Ele afirmou que é difícil colocar em palavras as mudanças que seu corpo sofreu durante a aventura, “pedalar uma média de mais de 200 km por dia durante 50 dias muda por completo o entendimento que temos de nosso próprio corpo. A maneira e quantidade de alimento e água que ingerimos é absurda. Cheguei a beber, por exemplo, 15 litros de água por dia e ingeria uma dúzia de bananas num trecho de 1 hora depois de ter almoçado mais de 1 kg de comida. A inexistência de um período de recuperação muscular também fez com que eu mudasse até o meu estilo de pedal”, explica o ciclista.

Após a conclusão da primeira semana, Zogaib afirma que encarou as seguintes como se fossem etapas de um “Tour de France” misturado com “Cape Epic”. Ele não tinha mais consciência dos dias da semana ou do mês, apenas focava em completar a “etapa seguinte”, sucessivamente, seguindo a planilha dos trechos que havia elaborado. A rotina no final do dia era primeiro se alimentar, cuidar da bike e só depois tomar banho e descansar.  

O planejamento inicial elaborado por ele não foi cumprido à risca devido a problemas mecânicos, condições climáticas e outros imprevistos, e, por isso, ele teve que adaptar todo o roteiro durante o percurso. Isso, para ele, se mostrou  ser outra aventura, pois como não levou barraca, Fernando era obrigado a chegar em alguma cidade para pernoitar, o que, às vezes, o fazia rodar uma quilometragem maior ou menor do que a pretendida no dia. “Normal, né?! Assim como em nossa vida nem tudo sai como o planejado! O que importa é que eu chegava inteiro!”, conclui o atleta. 
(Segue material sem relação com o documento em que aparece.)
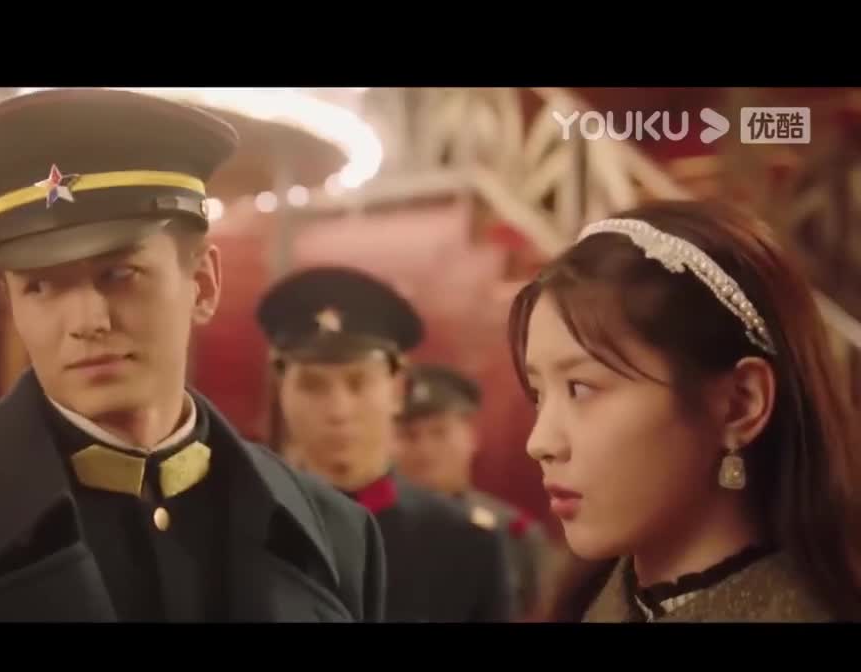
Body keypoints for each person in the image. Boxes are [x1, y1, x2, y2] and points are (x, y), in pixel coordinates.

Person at [0, 88, 386, 623]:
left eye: (119, 274)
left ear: (202, 284)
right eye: (40, 287)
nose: (87, 322)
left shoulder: (335, 535)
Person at [510, 199, 861, 622]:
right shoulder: (583, 603)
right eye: (538, 394)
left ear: (741, 404)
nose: (540, 443)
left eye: (581, 388)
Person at [257, 265, 514, 622]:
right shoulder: (245, 532)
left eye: (358, 383)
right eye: (313, 385)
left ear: (397, 390)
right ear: (282, 392)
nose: (338, 410)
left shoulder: (464, 546)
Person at [395, 363, 558, 620]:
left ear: (472, 436)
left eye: (439, 432)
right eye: (409, 435)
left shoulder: (515, 533)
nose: (425, 449)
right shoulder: (369, 525)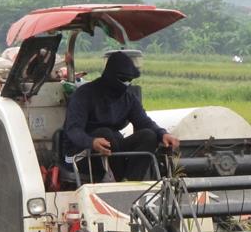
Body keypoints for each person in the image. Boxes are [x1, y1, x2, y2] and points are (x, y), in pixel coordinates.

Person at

Esse otimismo foi fundamental para os momentos de dificuldades, que foram muitos, principalmente ao cruzar grandes centros e rodovias de grande movimento, algumas durante tempestades. “Na rodovia Régis Bittencourt, por exemplo, eu vi três acidentes, no mesmo dia em que os carros rodaram e bateram. Eu também vi um motociclista cair e rolar por uns 70 metros bem na minha frente. Diante desses fatos, só me restava rezar e pedir proteção divina”.

“É claro que atravessar o país de bicicleta é perigosíssimo, mas, ao mesmo tempo, é de uma beleza imensurável. Eu passei por lugares tão lindos que me fizeram chorar só de olhar, vivi os momentos e as emoções mais fortes da minha vida, gritei alto por várias vezes, cantei, toquei bateria no ar, fiz coreografias em cima da bike. Eu dançava mesmo! Por vezes, eu era o artista no palco, e em outras eu era a platéia fazendo o coro do refrão. Eu até mesmo perdia a noção de que estava pedalando. Quando eu via passar uma Honda biz na rodovia eu pensava que o cara era louco de estar com uma moto tão fraca numa rodovia tão perigosa como aquela… mas aí me lembrava que eu estava ali de bicicleta!”.

A viagem foi concluída em 50 dias, com 10.160 quilómetros percorridos em 404 horas de pedal, o que dá uma velocidade média geral de 25.5 km/h. Sobre o fato de ser uma média de velocidade bastante alta para um cicloturista, principalmente num trecho tão longo, Zogaib comenta: “sempre foi uma característica minha rodar rápido, mesmo em cicloviagens. Em tom de brincadeira, eu costumo dizer que pratico o cicloturismo competitivo. Mas contra quem é este “cicloturismo competitivo”? Contra eu mesmo! Tem coisa mais legal que isso?